Der Frontflügel wirkt nur auf den ersten Blick simpel. Das Hauptblatt ist zweigeteilt. Die Flaps beginnen erst weit außen. An einer zweiten Endplatte ist ein schwertförmiger Flügel montiert, der höher liegt als das Hauptblatt und weit nach innen reicht. Deshalb wirkt der Flügel im Vergleich zum Red Bull oder Mercedes relativ zierlich. In die obere Etage hat Sauber viel Gehirnschmalz investiert. Sie ist dreiteilig und verläuft in zwei unterschiedlichen Ebenen.

Der auf zwei Stelzen stehende Heckflügel besteht aus drei Komponenten. Der Mittelteil wird oben durch zwei Einkerbungen von den beiden äußeren Elementen getrennt. Sie biegen sich stark nach unten und haben im Bereich der Endplatten auch mehr Tiefe. Die Endplatten haben keine vertikalen Schlitze und sind am unteren Ende auch nur dezent ausgefranst.

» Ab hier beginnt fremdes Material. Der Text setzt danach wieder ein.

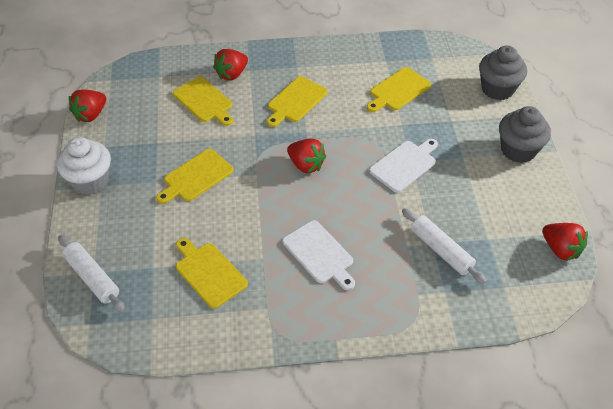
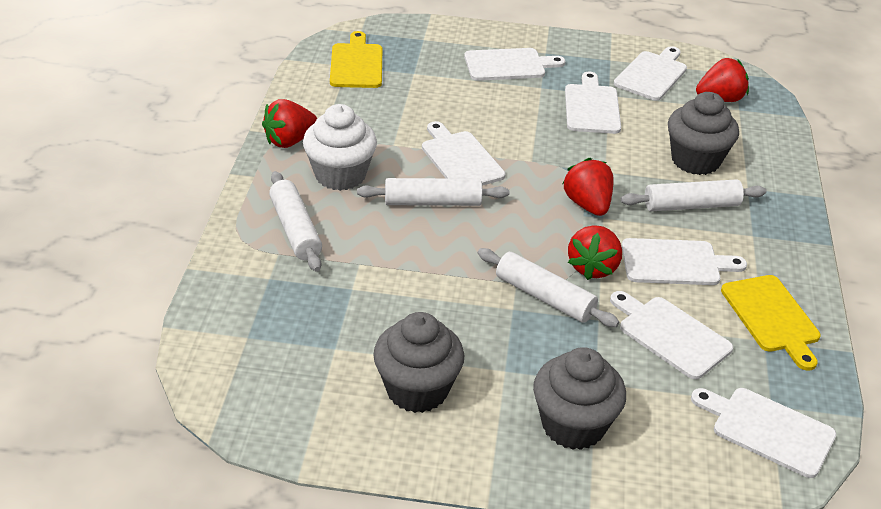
grey cupcake: [479,45,527,100] [499,106,551,163] = 2 -> [373,312,464,413] [533,347,626,450] [668,92,739,175] = 3
white cutting board: [283,220,355,290] [369,139,438,192] = 2 -> [422,121,505,186] [464,48,565,81] [565,72,621,134] [610,291,733,379] [614,46,687,101] [622,238,747,285] [691,388,836,478] = 7
white rolling pin: [58,235,125,312] [402,208,487,284] = 2 -> [269,171,322,272] [357,178,509,206] [478,248,619,327] [621,179,766,211] = 4
yellow cutting board: [156,149,234,204] [173,77,233,126] [176,238,248,309] [267,76,328,127] [367,67,431,112] = 5 -> [330,31,382,88] [721,275,821,371] = 2

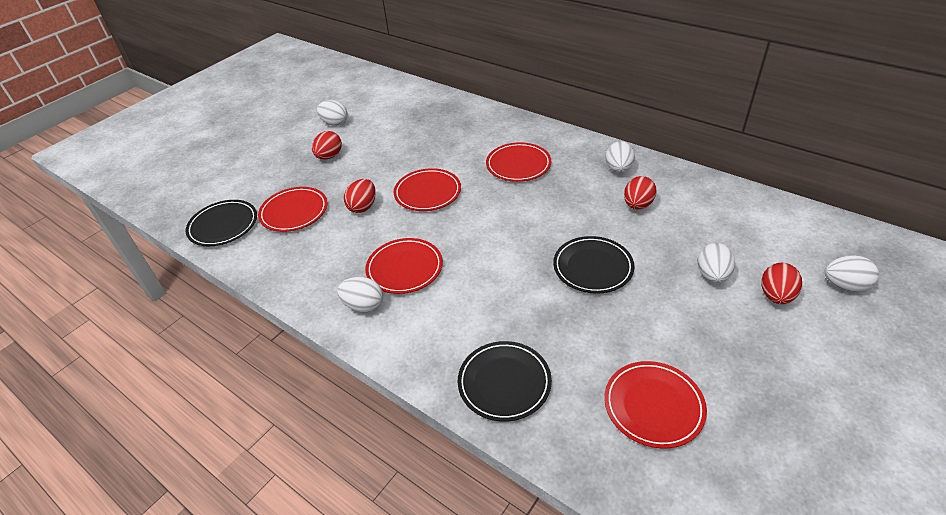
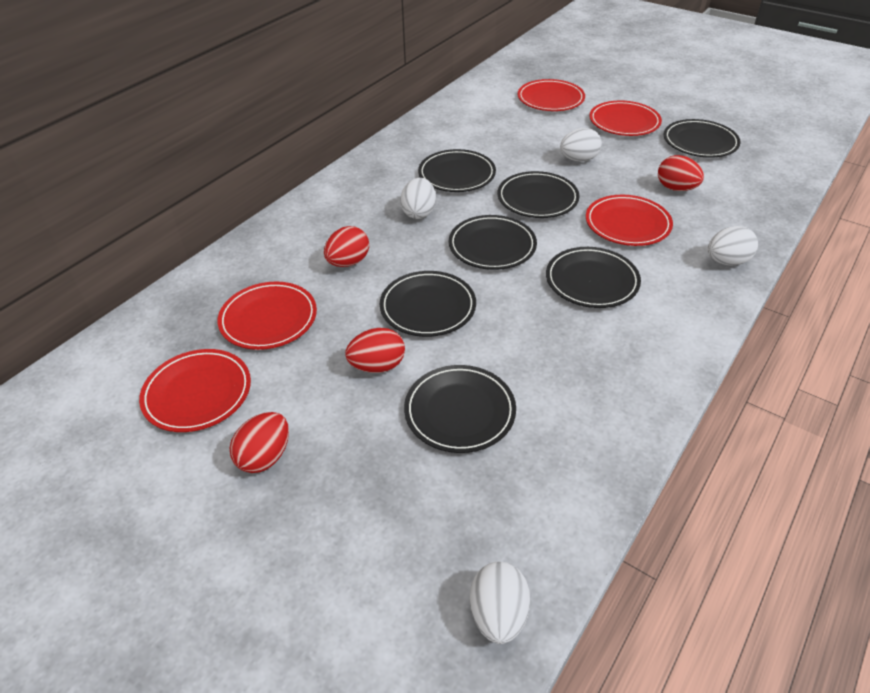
black plate: [186,200,257,246] [458,341,552,422] [553,236,634,294] = 3 -> [380,271,476,337] [404,365,516,453] [418,149,496,192] [449,215,537,270] [497,171,580,218] [546,247,641,308] [664,119,741,158] = 7
white egg: [317,100,348,126] [337,277,383,312] [605,141,635,173] [697,243,735,283] [825,255,879,292] = 5 -> [400,178,436,219] [470,562,530,644] [560,128,602,162] [708,226,758,265] = 4

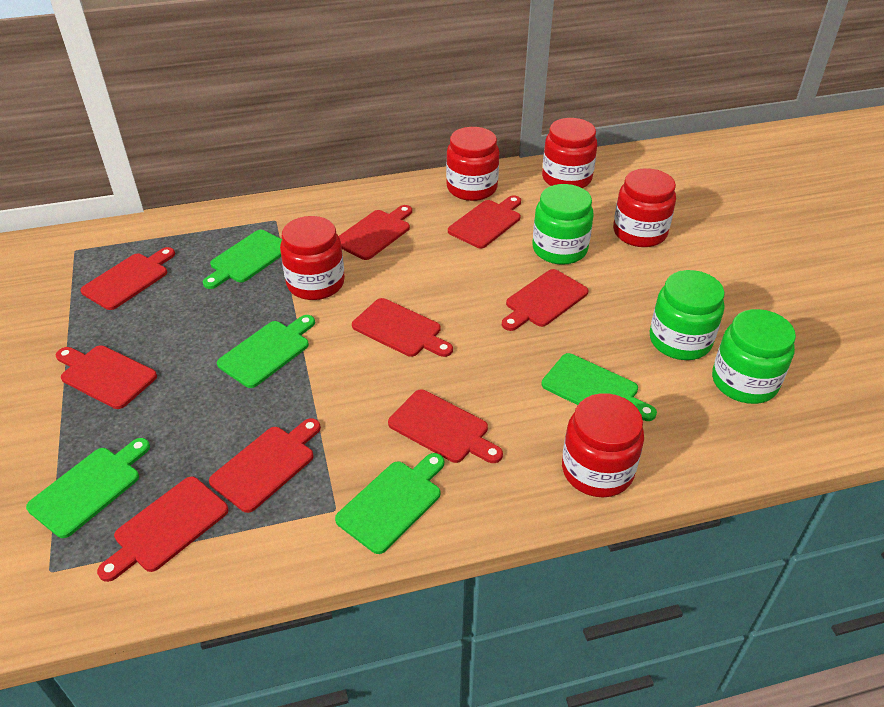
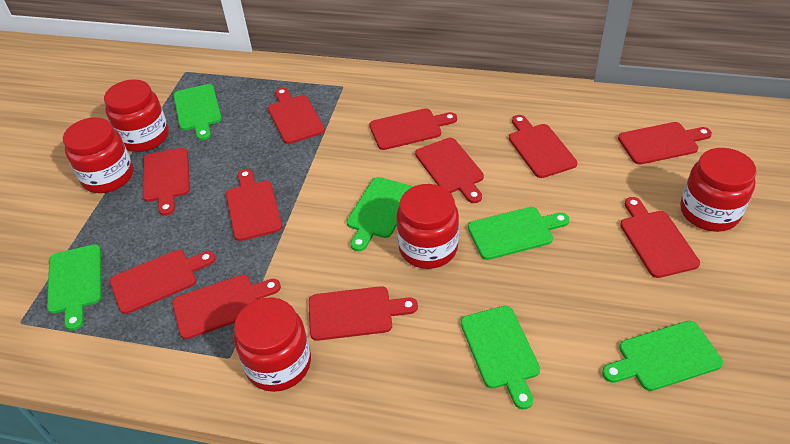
green cutting board: [26,438,150,538] [203,230,282,289] [217,315,315,388] [335,453,444,554] [542,353,657,421] = 5 -> [47,244,102,331] [173,84,222,140] [347,177,413,251] [461,306,540,410] [468,207,569,260] [602,321,723,391] = 6
green jar: [533,184,594,265] [650,270,725,360] [712,309,796,404] = 3 -> none = 0
red cutting board: [56,345,157,409] [80,247,175,310] [97,476,229,582] [209,418,321,513] [339,205,412,260] [352,298,453,357] [388,389,503,463] [448,195,521,248] [502,269,588,331] = 9 -> [110,250,215,314] [143,148,190,216] [172,275,281,339] [226,169,282,241] [268,88,325,144] [309,286,418,341] [369,108,457,150] [415,138,484,203] [509,115,577,178] [618,122,712,165] [620,197,700,278] = 11

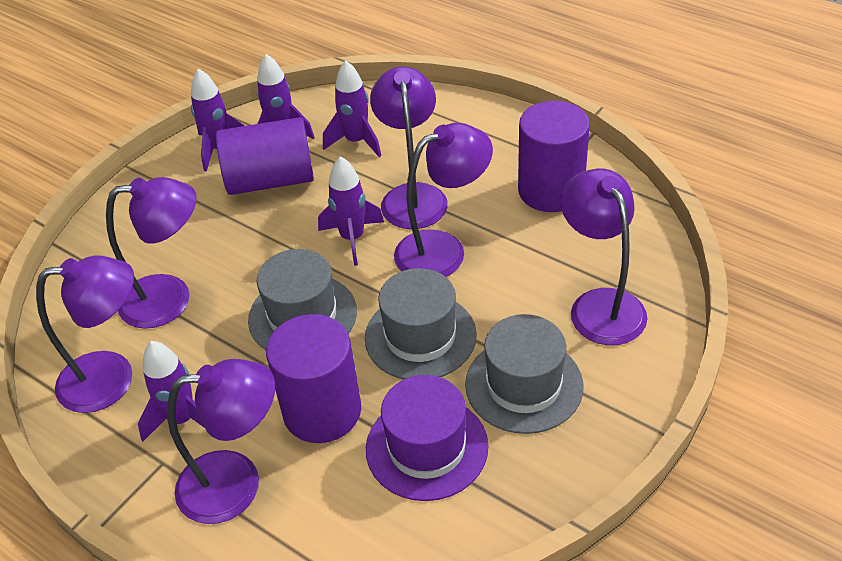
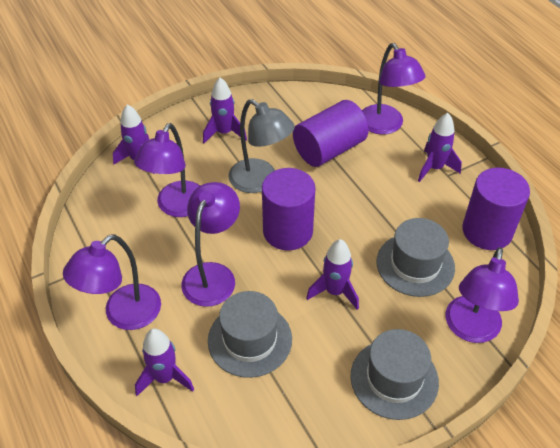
grey lamp: none = 0 -> [228,99,295,193] = 1
purple hat: [366,375,489,501] = 1 -> none = 0
purple lamp: [36,255,134,413] [106,177,197,329] [167,359,275,524] [370,67,448,229] [394,123,493,277] [561,168,647,345] = 6 -> [63,234,161,330] [134,123,200,217] [181,182,240,307] [362,43,425,135] [445,247,519,343] = 5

Sauber kündigt für den Bahrain-Test neue Flügel und neue Leitbleche an.

Das Heck: Option für passives DRS

Auch im Heck zeigte sich, dass der Sauber noch nicht fertig war. Die Querlenker der Pullrod-Hinterachse weisen nur ein dezentes Flügelprofil auf. Die hinteren Bremsbelüftungen waren im Vergleich zur Konkurrenz relativ einfach gestrickt. Da hat die Aerodynamikabteilung in Hinwil sicher mehr in der Hinterhand. Gleiches gilt für den siebenteiligen Diffusor. Eine Leiste auf der hinteren Kante fehlte genauso wie ein Flügel direkt über dem Boden.

Der Sauber hatte noch nicht einmal einen "Monkey seat". Dafür waren neben der Finne auf der Airbox zwei kleine Öffnungen zu sehen. Wie Kühleinlässe sieht das nicht aus. Eher wie die Luftzufuhr für ein passives DRS. Sauber zählte neben Lotus und Mercedes zu den drei Teams, die die Entwicklung an dem automatischen Strömungsabriss am Heckflügel nie eingestellt hatten.
 
Fazit Sauber C33: Ein halbfertiges Auto, dem noch Leitbleche und Flügel wachsen werden.